Content starts

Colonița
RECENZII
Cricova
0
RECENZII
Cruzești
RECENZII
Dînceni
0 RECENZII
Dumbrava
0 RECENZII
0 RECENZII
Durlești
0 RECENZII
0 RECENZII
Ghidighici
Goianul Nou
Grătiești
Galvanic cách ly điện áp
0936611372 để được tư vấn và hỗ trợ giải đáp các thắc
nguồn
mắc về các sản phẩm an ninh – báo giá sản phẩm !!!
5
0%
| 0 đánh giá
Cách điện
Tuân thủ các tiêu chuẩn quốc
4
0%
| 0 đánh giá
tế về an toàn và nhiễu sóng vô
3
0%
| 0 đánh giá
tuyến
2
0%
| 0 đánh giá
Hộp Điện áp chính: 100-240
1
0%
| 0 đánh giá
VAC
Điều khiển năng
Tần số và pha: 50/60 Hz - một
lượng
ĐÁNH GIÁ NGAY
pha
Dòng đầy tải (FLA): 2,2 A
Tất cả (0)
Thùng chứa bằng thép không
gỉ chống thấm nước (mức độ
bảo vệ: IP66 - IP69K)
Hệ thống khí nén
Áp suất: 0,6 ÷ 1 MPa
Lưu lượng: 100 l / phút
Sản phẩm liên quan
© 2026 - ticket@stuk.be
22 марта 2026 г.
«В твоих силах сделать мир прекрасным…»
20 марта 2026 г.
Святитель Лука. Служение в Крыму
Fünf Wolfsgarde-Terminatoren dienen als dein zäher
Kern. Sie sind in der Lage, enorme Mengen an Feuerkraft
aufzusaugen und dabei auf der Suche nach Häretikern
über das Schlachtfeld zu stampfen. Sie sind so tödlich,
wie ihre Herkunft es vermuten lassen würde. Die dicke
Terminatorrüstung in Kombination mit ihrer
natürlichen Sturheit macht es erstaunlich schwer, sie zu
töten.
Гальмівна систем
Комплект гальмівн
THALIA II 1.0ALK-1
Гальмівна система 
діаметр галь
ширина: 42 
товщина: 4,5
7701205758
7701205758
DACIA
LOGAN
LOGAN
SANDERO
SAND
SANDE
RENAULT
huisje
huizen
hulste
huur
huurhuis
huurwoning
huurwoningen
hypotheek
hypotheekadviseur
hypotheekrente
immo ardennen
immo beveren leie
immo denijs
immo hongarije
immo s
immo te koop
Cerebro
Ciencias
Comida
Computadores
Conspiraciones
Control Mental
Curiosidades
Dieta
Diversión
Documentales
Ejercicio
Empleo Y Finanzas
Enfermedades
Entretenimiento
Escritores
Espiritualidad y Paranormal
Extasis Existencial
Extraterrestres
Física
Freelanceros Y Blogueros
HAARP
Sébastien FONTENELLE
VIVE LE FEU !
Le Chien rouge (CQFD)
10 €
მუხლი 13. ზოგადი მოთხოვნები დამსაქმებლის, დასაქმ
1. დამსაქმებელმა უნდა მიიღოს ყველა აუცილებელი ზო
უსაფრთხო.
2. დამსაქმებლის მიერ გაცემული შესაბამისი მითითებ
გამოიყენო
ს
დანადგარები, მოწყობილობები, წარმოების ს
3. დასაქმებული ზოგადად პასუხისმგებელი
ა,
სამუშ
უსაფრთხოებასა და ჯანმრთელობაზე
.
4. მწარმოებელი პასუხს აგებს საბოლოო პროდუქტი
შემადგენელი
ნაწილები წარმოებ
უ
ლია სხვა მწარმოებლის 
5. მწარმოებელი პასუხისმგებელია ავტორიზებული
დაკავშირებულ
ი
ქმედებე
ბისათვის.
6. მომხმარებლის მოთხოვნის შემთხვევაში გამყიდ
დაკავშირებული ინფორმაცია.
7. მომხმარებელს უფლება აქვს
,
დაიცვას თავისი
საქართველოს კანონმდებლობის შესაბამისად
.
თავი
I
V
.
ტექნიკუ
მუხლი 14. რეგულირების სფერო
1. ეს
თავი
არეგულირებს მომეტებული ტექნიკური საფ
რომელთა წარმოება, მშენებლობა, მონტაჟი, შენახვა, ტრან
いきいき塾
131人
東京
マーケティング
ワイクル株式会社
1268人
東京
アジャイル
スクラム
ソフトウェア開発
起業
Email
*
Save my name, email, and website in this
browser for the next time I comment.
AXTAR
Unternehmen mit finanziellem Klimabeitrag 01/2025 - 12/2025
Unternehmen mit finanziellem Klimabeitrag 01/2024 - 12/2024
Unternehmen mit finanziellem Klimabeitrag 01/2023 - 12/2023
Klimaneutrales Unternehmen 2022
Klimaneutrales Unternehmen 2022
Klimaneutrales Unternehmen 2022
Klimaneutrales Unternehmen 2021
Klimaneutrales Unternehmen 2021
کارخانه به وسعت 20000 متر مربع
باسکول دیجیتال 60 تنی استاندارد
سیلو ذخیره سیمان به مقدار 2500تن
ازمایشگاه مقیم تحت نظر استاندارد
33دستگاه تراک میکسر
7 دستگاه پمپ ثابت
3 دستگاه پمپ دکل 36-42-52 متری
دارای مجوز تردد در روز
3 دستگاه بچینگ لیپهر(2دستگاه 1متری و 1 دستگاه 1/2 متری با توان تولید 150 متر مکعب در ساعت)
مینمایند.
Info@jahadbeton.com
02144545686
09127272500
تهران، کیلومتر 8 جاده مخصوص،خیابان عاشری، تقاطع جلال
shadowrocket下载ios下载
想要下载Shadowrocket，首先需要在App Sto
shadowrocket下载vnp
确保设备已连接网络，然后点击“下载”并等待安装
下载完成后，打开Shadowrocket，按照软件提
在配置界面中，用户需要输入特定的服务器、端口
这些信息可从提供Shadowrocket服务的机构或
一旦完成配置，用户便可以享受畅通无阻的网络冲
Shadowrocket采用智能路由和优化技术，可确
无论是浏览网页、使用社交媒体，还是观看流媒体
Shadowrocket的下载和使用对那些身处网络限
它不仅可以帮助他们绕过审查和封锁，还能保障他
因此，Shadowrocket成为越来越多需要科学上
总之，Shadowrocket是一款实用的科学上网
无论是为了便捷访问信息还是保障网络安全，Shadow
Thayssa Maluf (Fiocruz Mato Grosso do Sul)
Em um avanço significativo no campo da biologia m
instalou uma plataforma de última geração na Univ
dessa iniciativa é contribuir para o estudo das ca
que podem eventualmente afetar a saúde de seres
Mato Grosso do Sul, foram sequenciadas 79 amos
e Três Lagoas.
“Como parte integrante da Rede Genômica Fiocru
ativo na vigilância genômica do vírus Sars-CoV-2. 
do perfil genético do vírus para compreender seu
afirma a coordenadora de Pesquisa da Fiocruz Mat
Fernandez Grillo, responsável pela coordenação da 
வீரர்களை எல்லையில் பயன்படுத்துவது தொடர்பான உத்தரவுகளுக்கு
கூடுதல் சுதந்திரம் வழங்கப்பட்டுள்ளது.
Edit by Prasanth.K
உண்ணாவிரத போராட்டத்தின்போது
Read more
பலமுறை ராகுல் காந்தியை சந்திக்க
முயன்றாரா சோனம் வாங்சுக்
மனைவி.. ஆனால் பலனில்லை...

Content ends

Search the entries for the string "დამსაქმებლის" and collect each line that has it.

**Result of the exercise**
მუხლი 13. ზოგადი მოთხოვნები დამსაქმებლის, დასაქმ
2. დამსაქმებლის მიერ გაცემული შესაბამისი მითითებ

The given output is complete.